Directions:
Rewrite all of the rows below with "menu bar" swapped for "main menu" everywhere it occurs, and leave everything else the same. Omit the pictures from your answer.

Exercise materials:

⟨

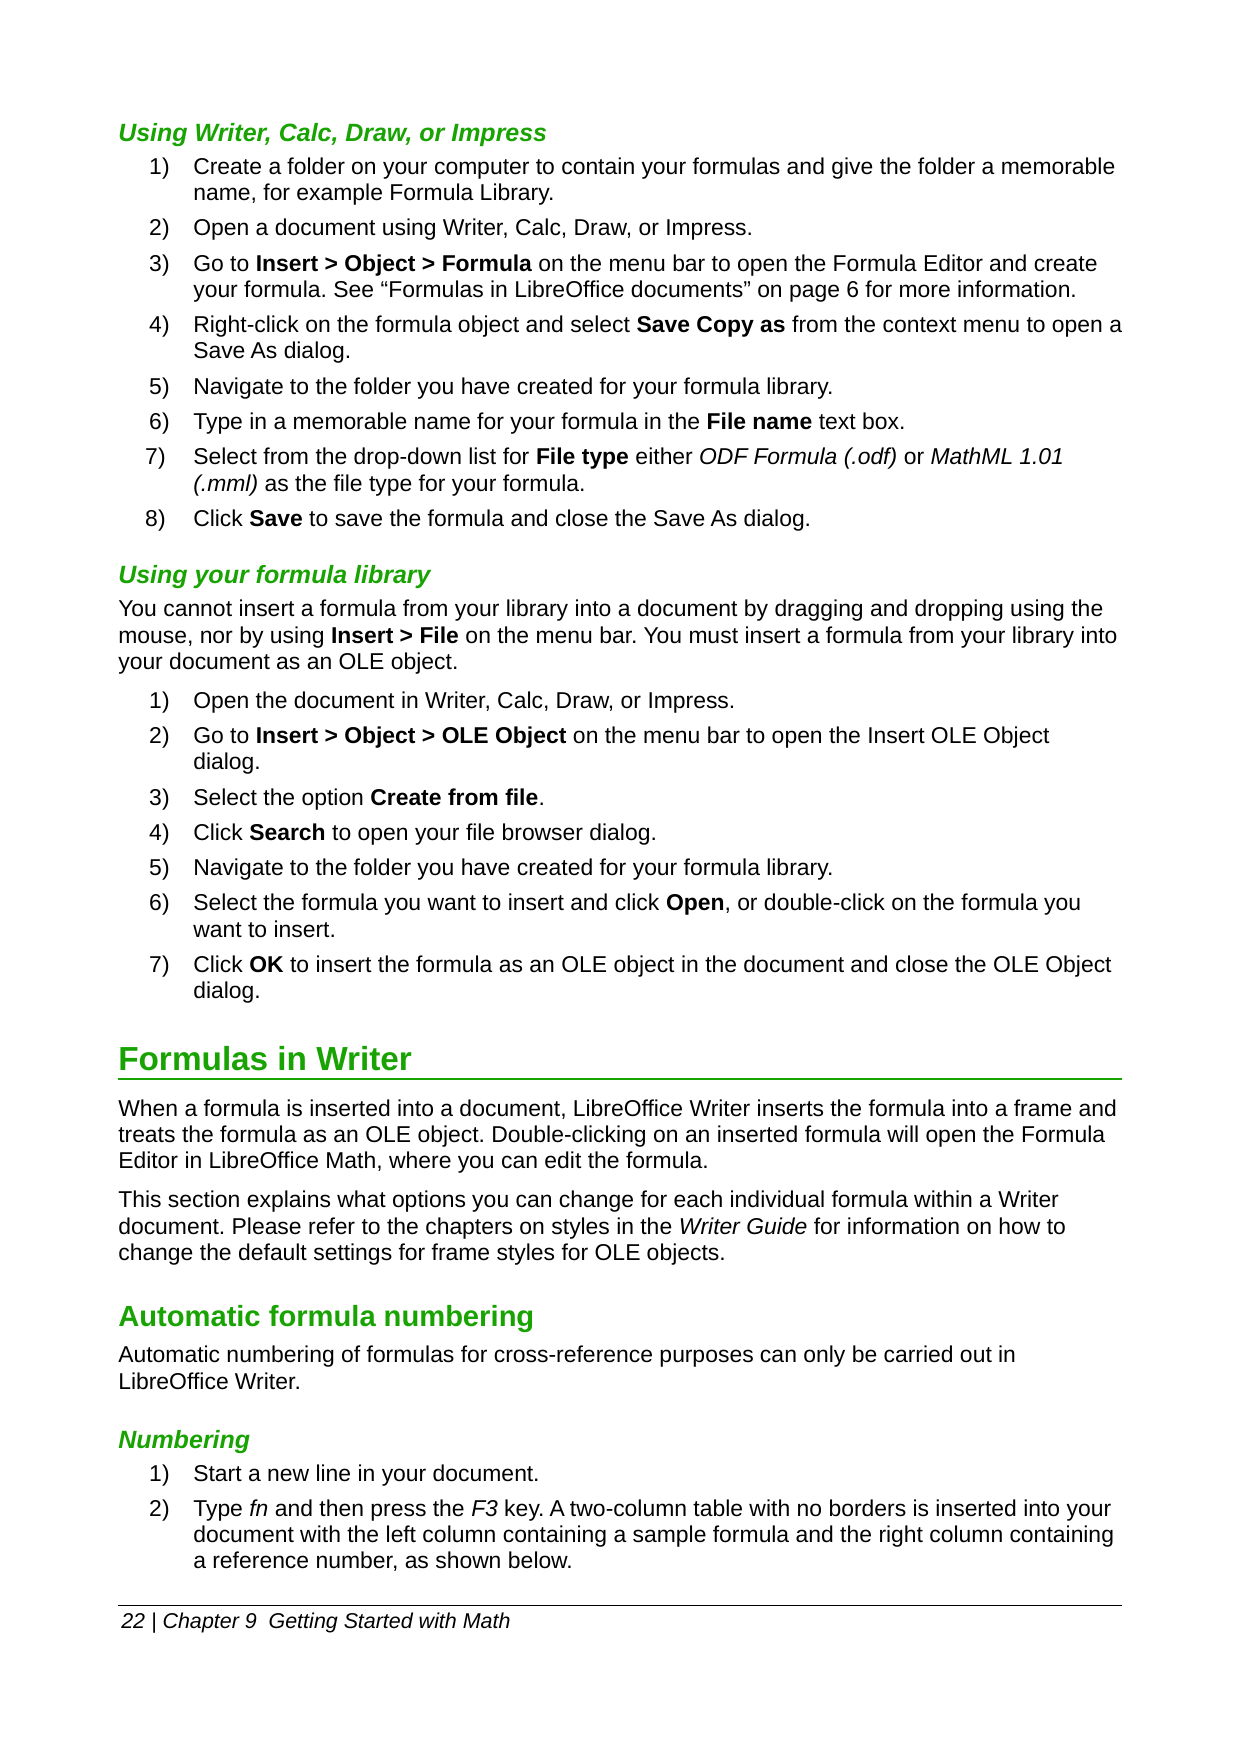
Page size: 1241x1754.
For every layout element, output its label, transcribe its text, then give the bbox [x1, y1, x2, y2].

list Click OK to insert the formula as an OLE object in the document and close the OLE Object dialog. [169, 951, 1122, 1003]
list Type in a memorable name for your formula in the File name text box. [169, 408, 1122, 434]
list Click Search to open your file browser dialog. [169, 819, 1122, 845]
text You cannot insert a formula from your library into a document by dragging and dropping using the mouse, nor by using Insert > File on the menu bar. You must insert a formula from your library into your document as an OLE object. [118, 595, 1122, 674]
list Create a folder on your computer to contain your formulas and give the folder a memorable name, for example Formula Library. [169, 153, 1122, 206]
list Open the document in Writer, Calc, Draw, or Impress. [169, 687, 1122, 713]
text Automatic numbering of formulas for cross-reference purposes can only be carried out in LibreOffice Writer. [118, 1341, 1122, 1394]
list Right-click on the formula object and select Save Copy as from the context menu to open a Save As dialog. [169, 311, 1122, 364]
subtitle Formulas in Writer [118, 1039, 1122, 1078]
subtitle Using your formula library [118, 561, 1122, 589]
list Navigate to the folder you have created for your formula library. [169, 854, 1122, 880]
list Navigate to the folder you have created for your formula library. [169, 373, 1122, 399]
subtitle Automatic formula numbering [118, 1299, 1122, 1332]
list Select the formula you want to insert and click Open, or double-click on the formula you want to insert. [169, 889, 1122, 942]
list Go to Insert > Object > OLE Object on the menu bar to open the Insert OLE Object dialog. [169, 722, 1122, 775]
text When a formula is inserted into a document, LibreOffice Writer inserts the formula into a frame and treats the formula as an OLE object. Double-clicking on an inserted formula will open the Formula Editor in LibreOffice Math, where you can edit the formula. [118, 1095, 1122, 1174]
subtitle Numbering [118, 1425, 1122, 1453]
list Select from the drop-down list for File type either ODF Formula (.odf) or MathML 1.01 (.mml) as the file type for your formula. [165, 443, 1122, 496]
list Go to Insert > Object > Formula on the menu bar to open the Formula Editor and create your formula. See “Formulas in LibreOffice documents” on page 6 for more information. [169, 249, 1122, 302]
list Click Save to save the formula and close the Save As dialog. [165, 505, 1122, 531]
subtitle Using Writer, Calc, Draw, or Impress [118, 118, 1122, 147]
list Open a document using Writer, Calc, Draw, or Impress. [169, 214, 1122, 241]
list Select the option Create from file. [169, 783, 1122, 810]
list Type fn and then press the F3 key. A two-column table with no borders is inserted into your document with the left column containing a sample formula and the right column containing a reference number, as shown below. [169, 1495, 1122, 1574]
text This section explains what options you can change for each individual formula within a Writer document. Please refer to the chapters on styles in the Writer Guide for information on how to change the default settings for frame styles for OLE objects. [118, 1186, 1122, 1265]
list Start a new line in your document. [169, 1459, 1122, 1486]
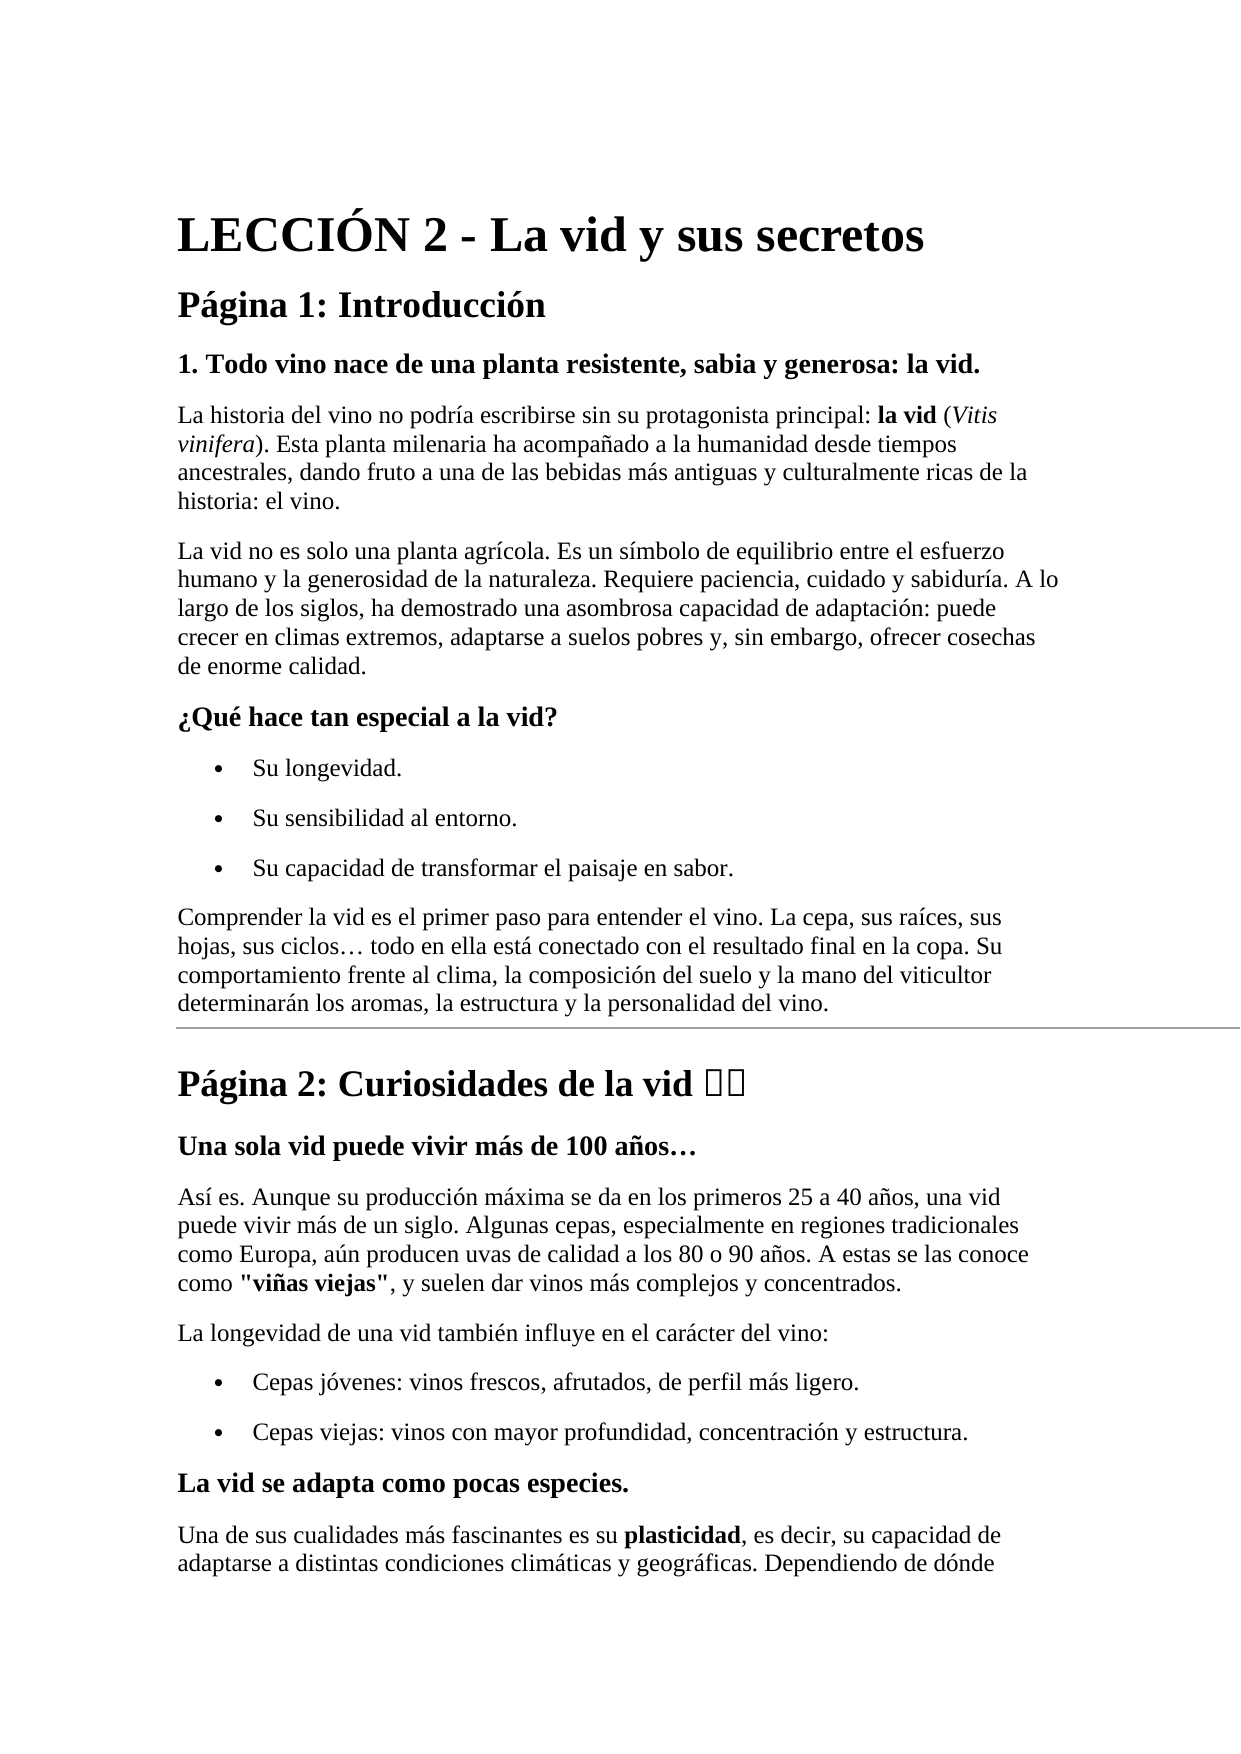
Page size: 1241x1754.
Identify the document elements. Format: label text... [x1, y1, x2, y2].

text Así es. Aunque su producción máxima se da en los primeros 25 a 40 años, una vid puede vivir más de un siglo. Algunas cepas, especialmente en regiones tradicionales como Europa, aún producen uvas de calidad a los 80 o 90 años. A estas se las conoce como "viñas viejas", y suelen dar vinos más complejos y concentrados. [177, 1182, 1063, 1297]
text La vid no es solo una planta agrícola. Es un símbolo de equilibrio entre el esfuerzo humano y la generosidad de la naturaleza. Requiere paciencia, cuidado y sabiduría. A lo largo de los siglos, ha demostrado una asombrosa capacidad de adaptación: puede crecer en climas extremos, adaptarse a suelos pobres y, sin embargo, ofrecer cosechas de enorme calidad. [177, 536, 1063, 679]
text Una de sus cualidades más fascinantes es su plasticidad, es decir, su capacidad de adaptarse a distintas condiciones climáticas y geográficas. Dependiendo de dónde [177, 1520, 1063, 1577]
subtitle LECCIÓN 2 - La vid y sus secretos [177, 204, 1063, 262]
subtitle La vid se adapta como pocas especies. [177, 1466, 1063, 1499]
subtitle Una sola vid puede vivir más de 100 años… [177, 1129, 1063, 1161]
text La historia del vino no podría escribirse sin su protagonista principal: la vid (Vitis vinifera). Esta planta milenaria ha acompañado a la humanidad desde tiempos ancestrales, dando fruto a una de las bebidas más antiguas y culturalmente ricas de la historia: el vino. [177, 400, 1063, 515]
subtitle Página 2: Curiosidades de la vid 🍇🍇 [177, 1057, 1063, 1108]
list Su capacidad de transformar el paisaje en sabor. [215, 853, 1063, 881]
subtitle 1. Todo vino nace de una planta resistente, sabia y generosa: la vid. [177, 347, 1063, 379]
subtitle Página 1: Introducción [177, 283, 1063, 326]
list Cepas jóvenes: vinos frescos, afrutados, de perfil más ligero. [215, 1367, 1063, 1396]
subtitle ¿Qué hace tan especial a la vid? [177, 700, 1063, 733]
list Su longevidad. [215, 753, 1063, 782]
list Cepas viejas: vinos con mayor profundidad, concentración y estructura. [215, 1417, 1063, 1446]
text La longevidad de una vid también influye en el carácter del vino: [177, 1318, 1063, 1346]
text Comprender la vid es el primer paso para entender el vino. La cepa, sus raíces, sus hojas, sus ciclos… todo en ella está conectado con el resultado final en la copa. Su comportamiento frente al clima, la composición del suelo y la mano del viticultor determinarán los aromas, la estructura y la personalidad del vino. [177, 902, 1063, 1017]
list Su sensibilidad al entorno. [215, 803, 1063, 832]
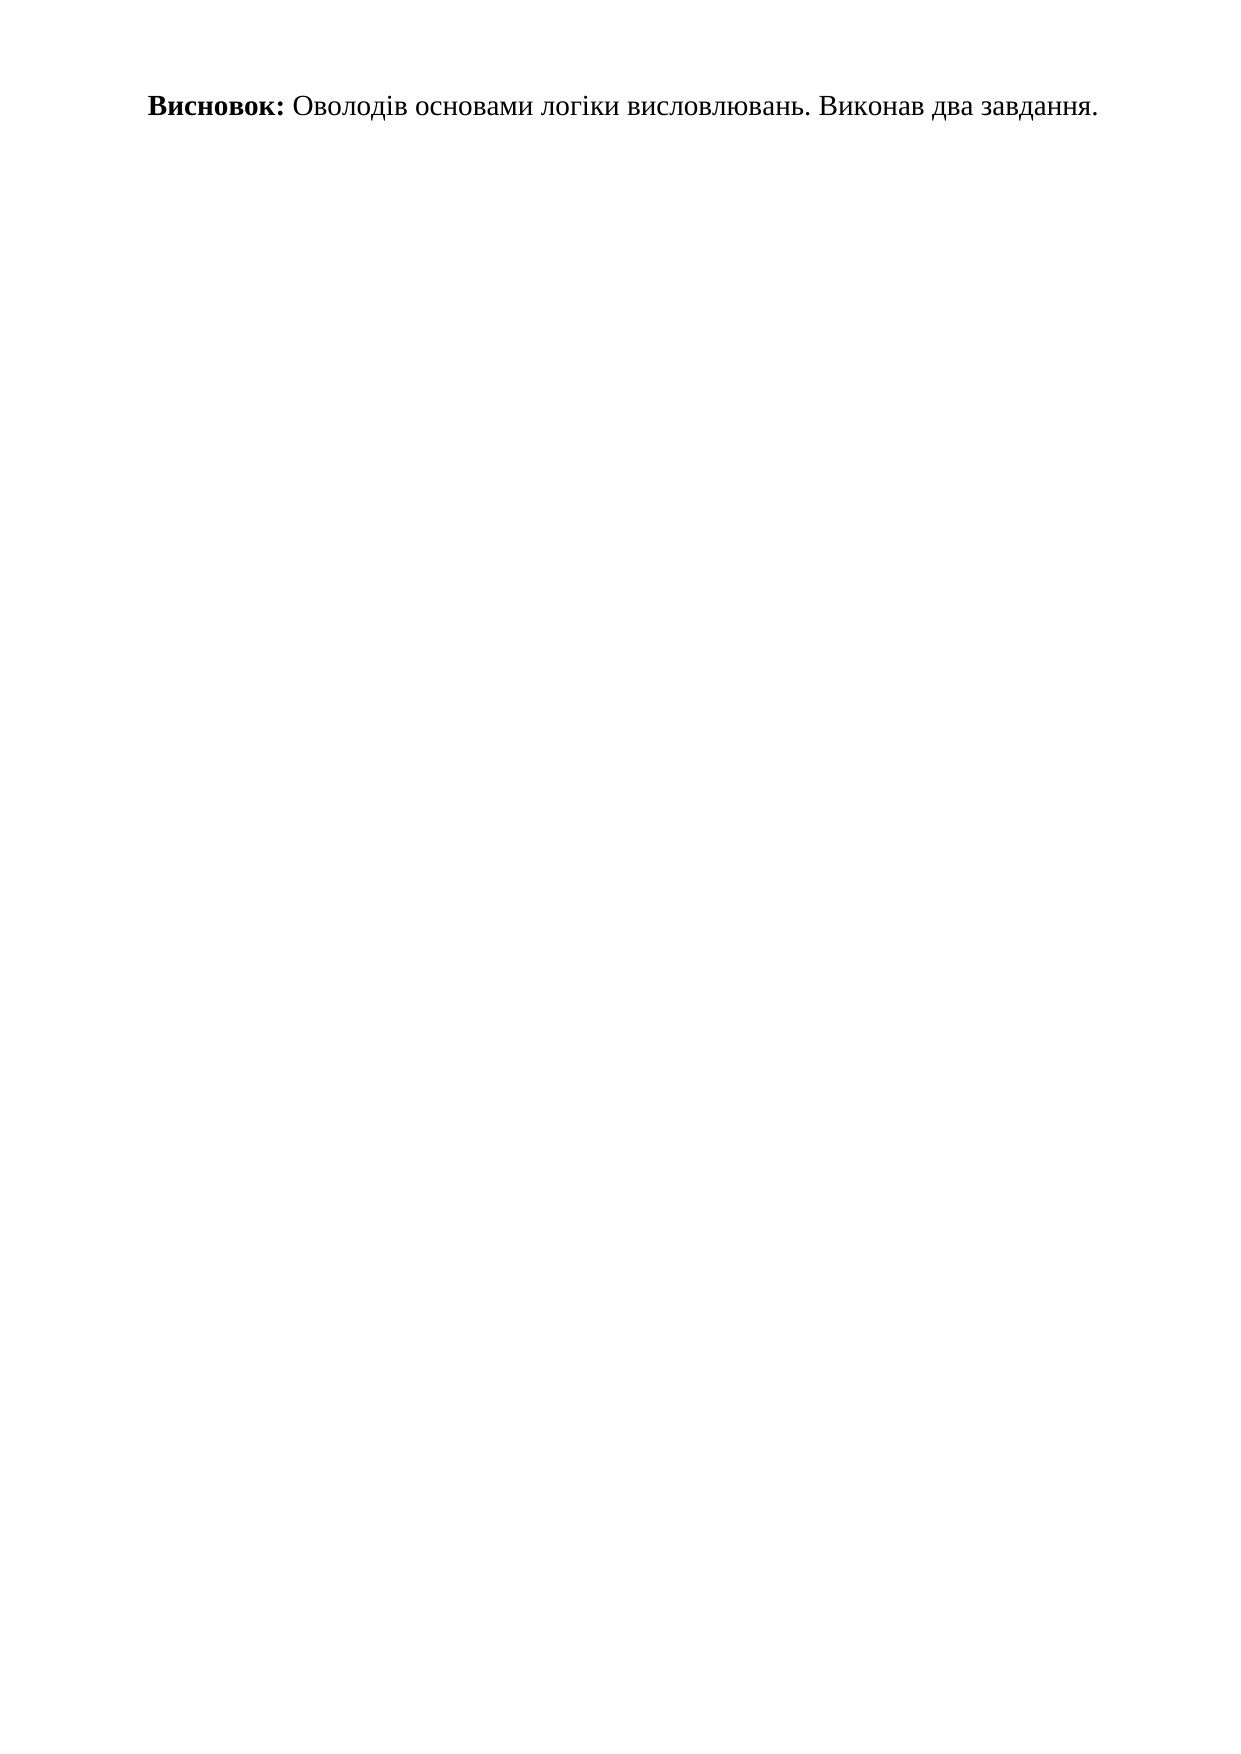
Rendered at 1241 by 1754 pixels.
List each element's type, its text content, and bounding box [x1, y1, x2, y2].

⟩

Result below:
Page size: 1241x1754.
For every layout element, output its label, transcribe its text, then give the bbox [x1, y1, x2, y2].

list Click OK to insert the formula as an OLE object in the document and close the OLE Object dialog. [169, 951, 1122, 1003]
list Type in a memorable name for your formula in the File name text box. [169, 408, 1122, 434]
list Click Search to open your file browser dialog. [169, 819, 1122, 845]
text You cannot insert a formula from your library into a document by dragging and dropping using the mouse, nor by using Insert > File on the main menu. You must insert a formula from your library into your document as an OLE object. [118, 595, 1122, 674]
list Create a folder on your computer to contain your formulas and give the folder a memorable name, for example Formula Library. [169, 153, 1122, 206]
list Open the document in Writer, Calc, Draw, or Impress. [169, 687, 1122, 713]
text Automatic numbering of formulas for cross-reference purposes can only be carried out in LibreOffice Writer. [118, 1341, 1122, 1394]
list Right-click on the formula object and select Save Copy as from the context menu to open a Save As dialog. [169, 311, 1122, 364]
subtitle Formulas in Writer [118, 1039, 1122, 1078]
subtitle Using your formula library [118, 561, 1122, 589]
list Navigate to the folder you have created for your formula library. [169, 854, 1122, 880]
list Navigate to the folder you have created for your formula library. [169, 373, 1122, 399]
subtitle Automatic formula numbering [118, 1299, 1122, 1332]
list Select the formula you want to insert and click Open, or double-click on the formula you want to insert. [169, 889, 1122, 942]
list Go to Insert > Object > OLE Object on the main menu to open the Insert OLE Object dialog. [169, 722, 1122, 775]
text When a formula is inserted into a document, LibreOffice Writer inserts the formula into a frame and treats the formula as an OLE object. Double-clicking on an inserted formula will open the Formula Editor in LibreOffice Math, where you can edit the formula. [118, 1095, 1122, 1174]
subtitle Numbering [118, 1425, 1122, 1453]
list Select from the drop-down list for File type either ODF Formula (.odf) or MathML 1.01 (.mml) as the file type for your formula. [165, 443, 1122, 496]
list Go to Insert > Object > Formula on the main menu to open the Formula Editor and create your formula. See “Formulas in LibreOffice documents” on page 6 for more information. [169, 249, 1122, 302]
list Click Save to save the formula and close the Save As dialog. [165, 505, 1122, 531]
subtitle Using Writer, Calc, Draw, or Impress [118, 118, 1122, 147]
list Open a document using Writer, Calc, Draw, or Impress. [169, 214, 1122, 241]
list Select the option Create from file. [169, 783, 1122, 810]
list Type fn and then press the F3 key. A two-column table with no borders is inserted into your document with the left column containing a sample formula and the right column containing a reference number, as shown below. [169, 1495, 1122, 1574]
text This section explains what options you can change for each individual formula within a Writer document. Please refer to the chapters on styles in the Writer Guide for information on how to change the default settings for frame styles for OLE objects. [118, 1186, 1122, 1265]
list Start a new line in your document. [169, 1459, 1122, 1486]
Page size: 1241x1754.
Identify the document elements. Format: label text... [x1, y1, x2, y2].

text Así es. Aunque su producción máxima se da en los primeros 25 a 40 años, una vid puede vivir más de un siglo. Algunas cepas, especialmente en regiones tradicionales como Europa, aún producen uvas de calidad a los 80 o 90 años. A estas se las conoce como "viñas viejas", y suelen dar vinos más complejos y concentrados. [177, 1182, 1063, 1297]
text La vid no es solo una planta agrícola. Es un símbolo de equilibrio entre el esfuerzo humano y la generosidad de la naturaleza. Requiere paciencia, cuidado y sabiduría. A lo largo de los siglos, ha demostrado una asombrosa capacidad de adaptación: puede crecer en climas extremos, adaptarse a suelos pobres y, sin embargo, ofrecer cosechas de enorme calidad. [177, 536, 1063, 679]
text Una de sus cualidades más fascinantes es su plasticidad, es decir, su capacidad de adaptarse a distintas condiciones climáticas y geográficas. Dependiendo de dónde [177, 1520, 1063, 1577]
subtitle LECCIÓN 2 - La vid y sus secretos [177, 204, 1063, 262]
subtitle La vid se adapta como pocas especies. [177, 1466, 1063, 1499]
subtitle Una sola vid puede vivir más de 100 años… [177, 1129, 1063, 1161]
text La historia del vino no podría escribirse sin su protagonista principal: la vid (Vitis vinifera). Esta planta milenaria ha acompañado a la humanidad desde tiempos ancestrales, dando fruto a una de las bebidas más antiguas y culturalmente ricas de la historia: el vino. [177, 400, 1063, 515]
subtitle Página 2: Curiosidades de la vid 🍇🍇 [177, 1057, 1063, 1108]
list Su capacidad de transformar el paisaje en sabor. [215, 853, 1063, 881]
subtitle 1. Todo vino nace de una planta resistente, sabia y generosa: la vid. [177, 347, 1063, 379]
subtitle Página 1: Introducción [177, 283, 1063, 326]
list Cepas jóvenes: vinos frescos, afrutados, de perfil más ligero. [215, 1367, 1063, 1396]
subtitle ¿Qué hace tan especial a la vid? [177, 700, 1063, 733]
list Su longevidad. [215, 753, 1063, 782]
list Cepas viejas: vinos con mayor profundidad, concentración y estructura. [215, 1417, 1063, 1446]
text La longevidad de una vid también influye en el carácter del vino: [177, 1318, 1063, 1346]
text Comprender la vid es el primer paso para entender el vino. La cepa, sus raíces, sus hojas, sus ciclos… todo en ella está conectado con el resultado final en la copa. Su comportamiento frente al clima, la composición del suelo y la mano del viticultor determinarán los aromas, la estructura y la personalidad del vino. [177, 902, 1063, 1017]
list Su sensibilidad al entorno. [215, 803, 1063, 832]
Rendered at 1241 by 1754 pixels.
List each element's type, its text content, and bounding box [x1, y1, x2, y2].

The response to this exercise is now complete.